L’un vole, l’autre sécurise

Un tragique fait divers témoigne du malaise grandissant entre la communauté marocaine et les Néerlandais de souche.

Publié le 7 février 2005 Lecture : 3 minutes.

C’est une petite affaire de délinquance qui a tourné au tragique. Le 17 janvier, dans une rue étroite d’Amsterdam, deux jeunes garçons juchés sur un scooter s’approchent d’une voiture qui attend que le feu passe au vert. Soudain, le passager du scooter ouvre la portière arrière de la voiture, se penche et s’empare du sac de la conductrice. Le scooter fait demi-tour et les deux jeunes gens prennent la fuite. Mais la conductrice ne l’entend pas de cette oreille. Elle démarre en marche arrière et poursuit les deux voleurs. Tout va très vite. La voiture, qui est difficile à manoeuvrer puisqu’elle est en marche arrière, intercepte le scooter, le renverse, l’entraîne, monte sur le trottoir, puis finit sa course contre un obstacle. Le passager, le voleur de sac donc, est écrasé et meurt sur le coup.
Des incidents comme celui-ci, il y en a malheureusement souvent, même s’ils ne se terminent pas tous de façon aussi tragique. En temps normal, ils méritent à peine un entrefilet en troisième page du journal. Mais justement, nous ne sommes pas « en temps normal ». Le retentissement de la mort du jeune Ali, puisque c’est ainsi qu’il se nomme, a été considérable au Pays-Bas.
Tout d’abord, il faut noter une coïncidence extraordinaire, qui est que l’incident a eu lieu dans la rue même où le cinéaste Théo van Gogh a été assassiné par un Marocain, il y a quelques mois. Cette fois-ci, c’est une Néerlandaise de souche qui a causé la mort d’un Marocain, même si c’est de façon involontaire. Tout de suite, une marche silencieuse de protestation a été organisée par les amis du jeune Ali. Elle a mobilisé une centaine de personnes. Cependant, plusieurs Marocains ont refusé de s’y associer, car ledit Ali était un délinquant notoire qui, à 19 ans à peine, avait déjà eu maille à partir avec la police à plusieurs reprises.

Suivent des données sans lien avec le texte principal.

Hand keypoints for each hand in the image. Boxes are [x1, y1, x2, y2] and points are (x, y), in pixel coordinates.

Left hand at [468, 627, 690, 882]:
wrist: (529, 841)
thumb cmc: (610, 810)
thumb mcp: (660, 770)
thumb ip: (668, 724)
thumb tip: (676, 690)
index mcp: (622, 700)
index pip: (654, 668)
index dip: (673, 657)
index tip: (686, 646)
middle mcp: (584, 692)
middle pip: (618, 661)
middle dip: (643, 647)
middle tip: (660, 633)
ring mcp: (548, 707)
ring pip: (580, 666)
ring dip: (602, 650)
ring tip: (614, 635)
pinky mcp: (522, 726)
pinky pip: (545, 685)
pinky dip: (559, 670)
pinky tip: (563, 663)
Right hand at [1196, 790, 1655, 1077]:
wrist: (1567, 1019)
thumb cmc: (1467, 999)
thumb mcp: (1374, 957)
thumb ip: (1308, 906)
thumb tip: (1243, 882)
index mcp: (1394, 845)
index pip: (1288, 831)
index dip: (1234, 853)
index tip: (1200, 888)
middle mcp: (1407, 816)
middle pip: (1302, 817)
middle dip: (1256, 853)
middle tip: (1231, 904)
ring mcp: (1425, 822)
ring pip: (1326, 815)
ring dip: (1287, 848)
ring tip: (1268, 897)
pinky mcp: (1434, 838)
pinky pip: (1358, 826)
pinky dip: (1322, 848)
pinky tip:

Mais la réaction la plus vigoureuse est venue du gouvernement néerlandais. Rita Verdonk, la ministre de l’Intégration, a déclaré, en guise d’épitaphe, que si Ali n’avait pas volé le sac de la dame, il serait encore vivant. Les quelques murmures scandalisés qui ont accueilli cette déclaration se sont rapidement tus quand le Premier ministre lui-même, Jan Peter Balkenende, est monté au créneau pour affirmer qu’il souscrivait entièrement aux propos de Verdonk. Il a ajouté, pour enfoncer le clou, que son gouvernement était unanime sur ce point.

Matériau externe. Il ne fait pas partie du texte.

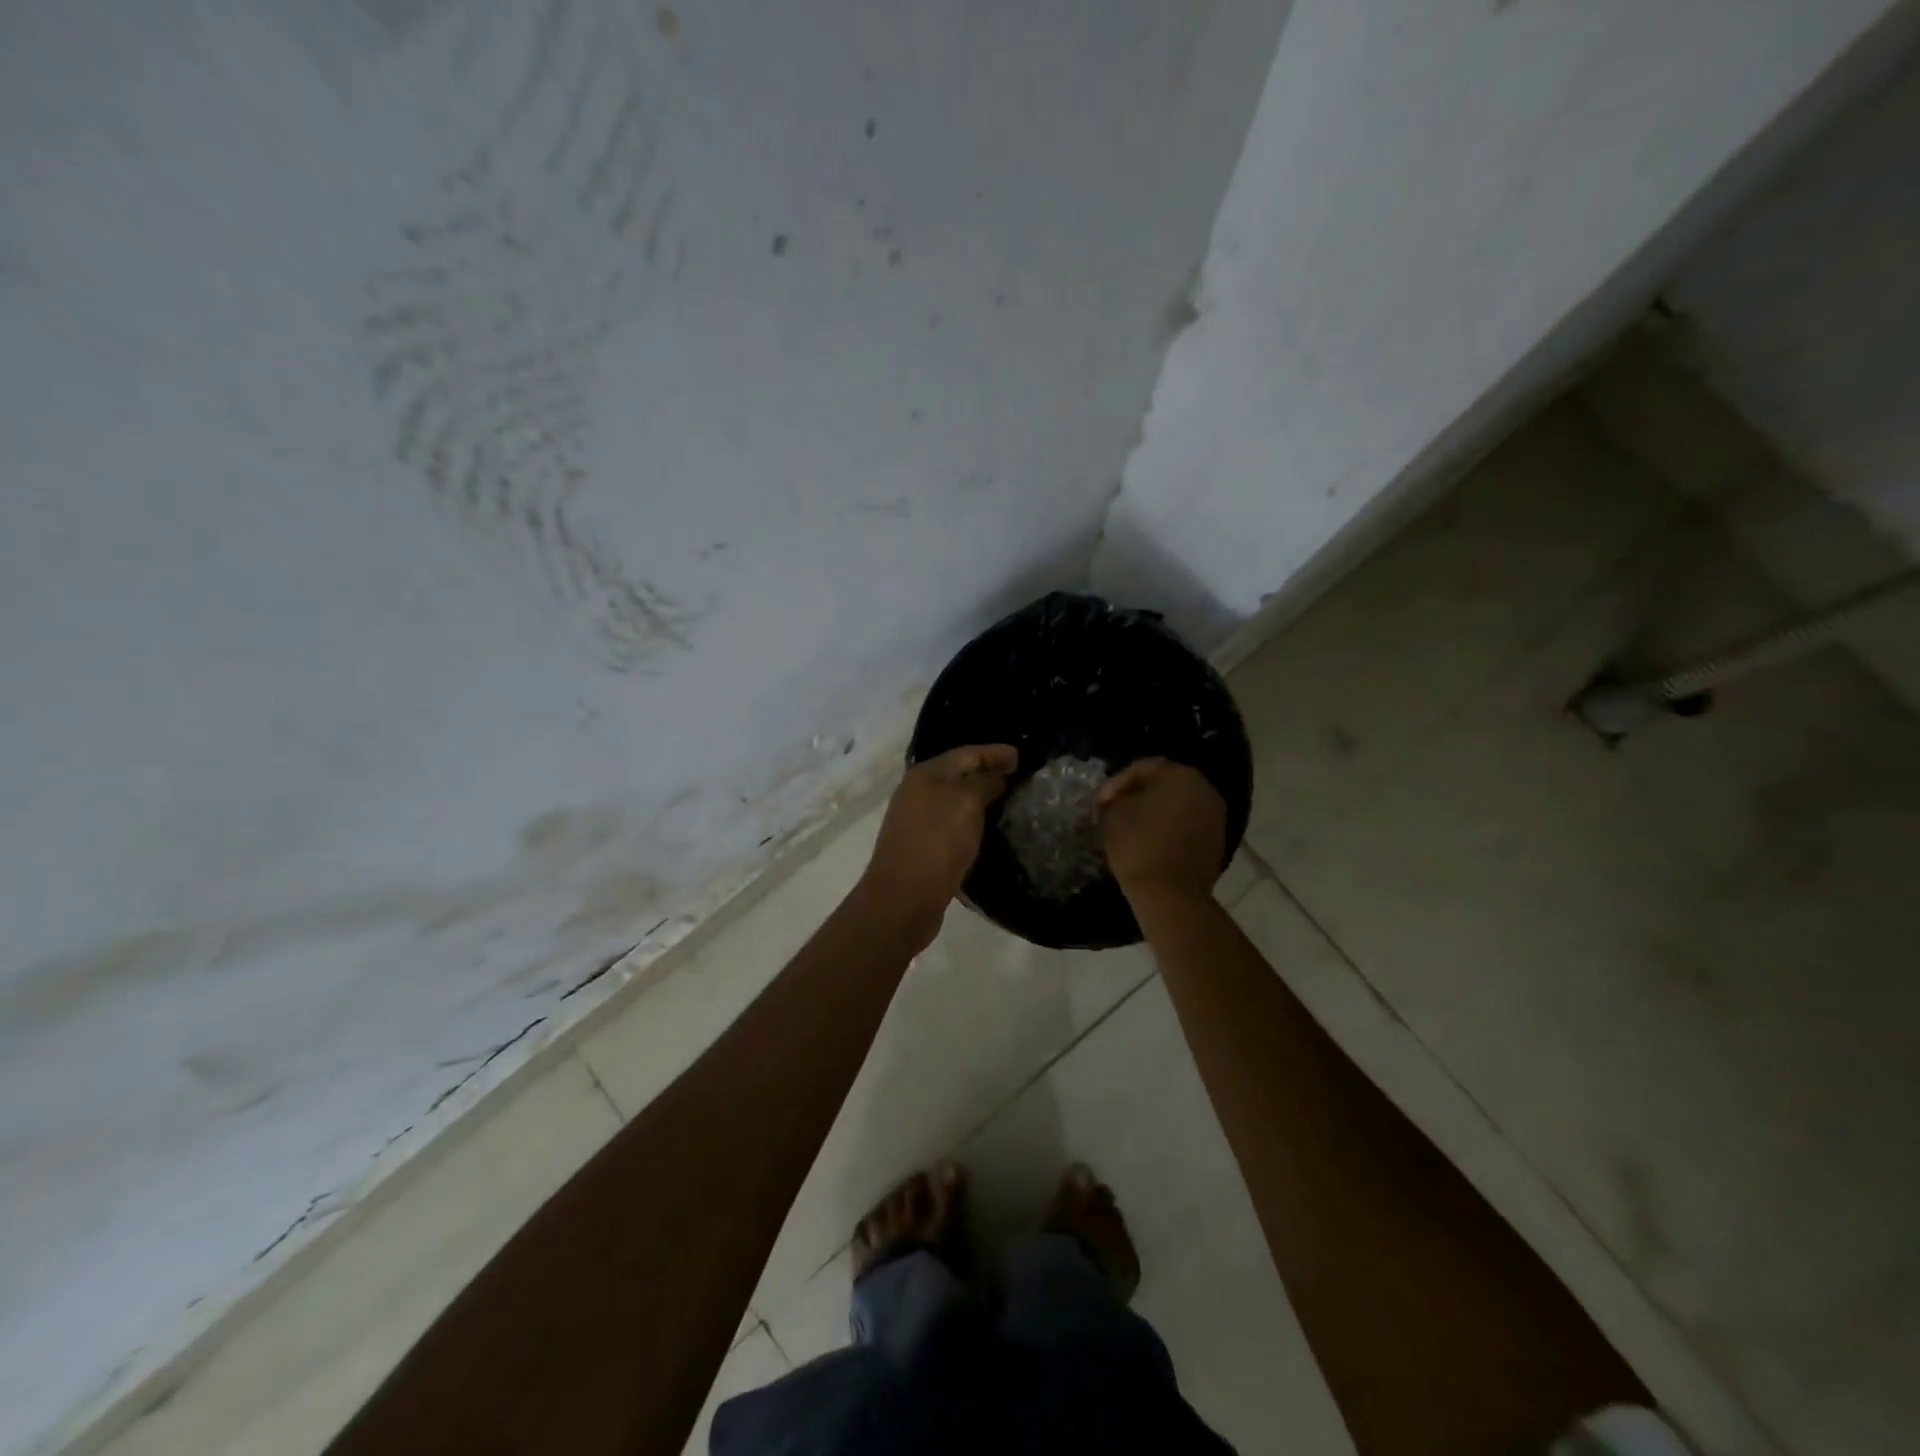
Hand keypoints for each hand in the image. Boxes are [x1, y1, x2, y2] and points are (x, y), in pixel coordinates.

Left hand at [858, 744, 1017, 943]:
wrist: (904, 898)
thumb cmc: (937, 842)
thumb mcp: (967, 804)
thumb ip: (984, 783)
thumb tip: (996, 776)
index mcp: (925, 775)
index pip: (966, 753)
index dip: (994, 752)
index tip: (1022, 756)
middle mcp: (916, 792)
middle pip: (957, 774)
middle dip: (986, 772)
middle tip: (1016, 776)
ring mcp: (915, 820)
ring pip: (954, 800)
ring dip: (978, 798)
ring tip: (1006, 801)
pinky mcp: (920, 846)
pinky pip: (951, 823)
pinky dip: (970, 820)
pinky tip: (985, 829)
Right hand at [1097, 758, 1226, 902]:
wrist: (1172, 895)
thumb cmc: (1138, 846)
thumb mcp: (1112, 815)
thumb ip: (1113, 799)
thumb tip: (1116, 800)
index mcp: (1181, 775)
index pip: (1143, 768)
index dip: (1116, 782)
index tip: (1099, 802)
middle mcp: (1204, 789)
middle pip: (1164, 783)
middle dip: (1138, 794)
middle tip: (1114, 809)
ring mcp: (1215, 816)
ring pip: (1177, 805)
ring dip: (1154, 811)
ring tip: (1130, 827)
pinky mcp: (1217, 842)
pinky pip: (1187, 825)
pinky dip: (1168, 828)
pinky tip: (1150, 841)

Une telle réaction aurait été impensable il y a quelques années. Tout le monde aurait pieusement déploré la mort de l’adolescent, sans trop s’attarder sur les causes de l’accident, et on aurait sans doute passé sous silence le fait qu’il avait déjà un casier judiciaire ; tout cela aux antipodes, donc, de la réaction officielle de Verdonk et Balkenende. La presse ne s’y est pas trompée, d’ailleurs, puisque le Telegraaf, qui est le grand journal populaire, voire populiste, des Pays-Bas, a proclamé, en cinq colonnes à la une, ces simples mots : « Eigen schuld ! » C’est-à-dire : « C’est ta faute ! » Une sorte de message d’outre-tombe pour Ali, un message dont on peut discuter le goût ou la pertinence… Un journaliste réputé a parlé des risques du métier. Du métier de voleur à la tire, s’entend.

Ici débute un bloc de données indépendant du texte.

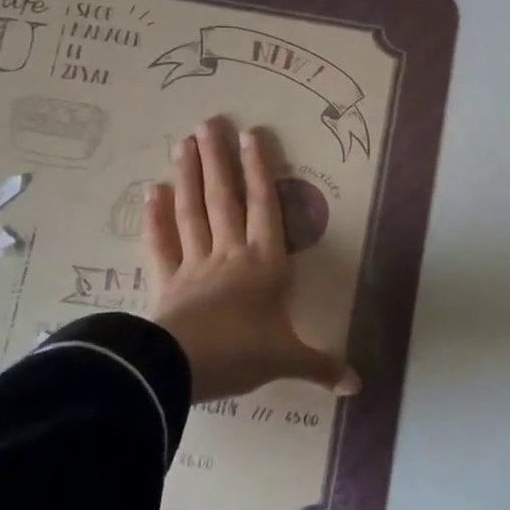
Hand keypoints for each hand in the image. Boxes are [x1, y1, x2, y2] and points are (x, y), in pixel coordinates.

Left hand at [142, 117, 359, 403]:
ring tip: (181, 142)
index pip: (264, 207)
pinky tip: (150, 191)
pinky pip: (160, 244)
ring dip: (186, 176)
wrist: (182, 369)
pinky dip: (155, 217)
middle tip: (208, 122)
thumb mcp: (288, 359)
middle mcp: (230, 253)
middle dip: (217, 160)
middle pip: (223, 198)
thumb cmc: (242, 353)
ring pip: (191, 211)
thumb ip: (322, 366)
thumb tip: (359, 387)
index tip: (250, 135)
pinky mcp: (165, 281)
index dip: (259, 170)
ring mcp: (194, 264)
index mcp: (264, 263)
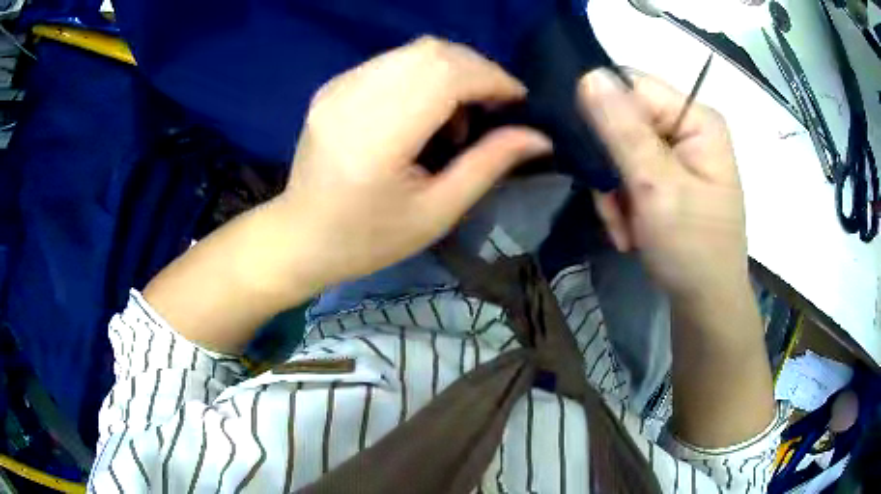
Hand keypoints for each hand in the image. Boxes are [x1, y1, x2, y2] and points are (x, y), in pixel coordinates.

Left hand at [280, 37, 551, 285]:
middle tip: (492, 107)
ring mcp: (337, 87)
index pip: (446, 74)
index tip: (517, 100)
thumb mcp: (437, 212)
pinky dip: (423, 74)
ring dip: (451, 71)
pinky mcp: (332, 86)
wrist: (301, 236)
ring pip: (413, 51)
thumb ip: (488, 165)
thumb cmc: (369, 239)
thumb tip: (540, 137)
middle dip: (477, 70)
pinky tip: (424, 110)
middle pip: (431, 52)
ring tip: (457, 116)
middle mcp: (352, 98)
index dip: (491, 78)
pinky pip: (392, 61)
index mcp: (377, 137)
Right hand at [579, 69, 747, 300]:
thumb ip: (622, 131)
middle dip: (610, 166)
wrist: (705, 304)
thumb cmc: (692, 247)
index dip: (604, 114)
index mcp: (696, 119)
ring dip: (613, 192)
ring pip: (619, 151)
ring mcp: (677, 155)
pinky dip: (621, 204)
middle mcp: (688, 128)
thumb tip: (588, 74)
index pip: (633, 87)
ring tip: (624, 227)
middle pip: (623, 120)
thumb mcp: (656, 187)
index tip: (589, 153)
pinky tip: (629, 231)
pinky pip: (628, 175)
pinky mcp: (667, 177)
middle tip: (612, 204)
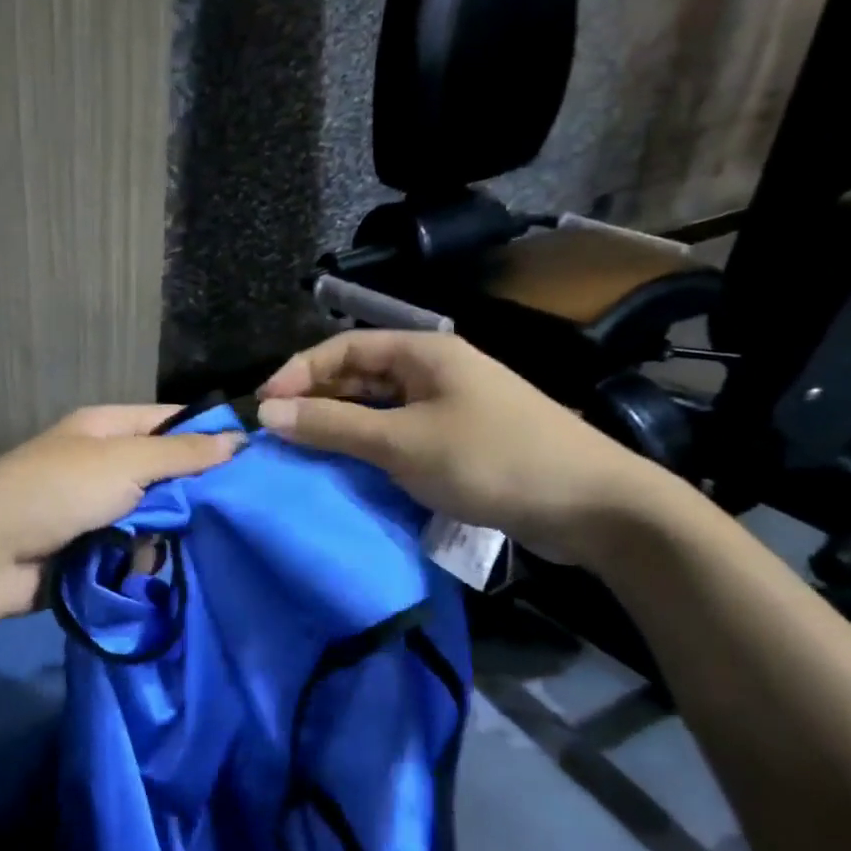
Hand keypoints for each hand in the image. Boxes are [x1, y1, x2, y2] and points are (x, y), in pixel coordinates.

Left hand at [0, 405, 242, 619]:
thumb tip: (238, 440)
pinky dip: (140, 560)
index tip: (251, 461)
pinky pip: (132, 550)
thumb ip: (182, 454)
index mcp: (106, 429)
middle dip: (189, 496)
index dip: (208, 438)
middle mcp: (102, 464)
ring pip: (153, 518)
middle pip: (164, 475)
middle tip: (223, 515)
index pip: (171, 423)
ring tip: (170, 547)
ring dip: (162, 535)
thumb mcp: (126, 461)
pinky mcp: (89, 550)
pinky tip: (145, 570)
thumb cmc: (59, 491)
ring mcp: (95, 510)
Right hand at [256, 330, 670, 565]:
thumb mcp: (401, 442)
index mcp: (423, 352)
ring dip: (341, 426)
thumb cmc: (490, 459)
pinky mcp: (460, 441)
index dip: (298, 372)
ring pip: (379, 408)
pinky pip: (400, 435)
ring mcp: (450, 407)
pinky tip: (351, 470)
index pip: (344, 347)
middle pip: (360, 374)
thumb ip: (333, 425)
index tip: (262, 408)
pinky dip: (370, 448)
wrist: (588, 504)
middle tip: (278, 435)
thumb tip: (268, 412)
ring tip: (304, 454)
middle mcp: (434, 370)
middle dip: (316, 399)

Entretemps, ledit voleur a été rapatrié et enterré dans son village, dans le Rif. Son père et ses frères ont accompagné sa dépouille mortelle. De retour aux Pays-Bas, un de ses frères a déclaré : « Jusqu’à la semaine dernière, je me sentais plus hollandais que marocain. Mais voir tout un peuple se réjouir de la mort de mon frère m’a complètement transformé. Aujourd’hui, je ne rêve plus que d’amasser assez d’argent pour revenir au Maroc créer ma propre société. »
Curieusement, le frère d’Ali est spécialiste en surveillance et sécurité. Les deux frères symbolisent donc le malaise grandissant entre la communauté marocaine et le peuple néerlandais. L’un leur permet de dormir sur leurs deux oreilles en assurant leur sécurité tandis que l’autre empoisonne leur vie en les dévalisant. Et plus d’un Néerlandais doit se demander aujourd’hui, en regardant la photo d’Ali et en lisant les propos de son frère, qui sont les vrais Marocains.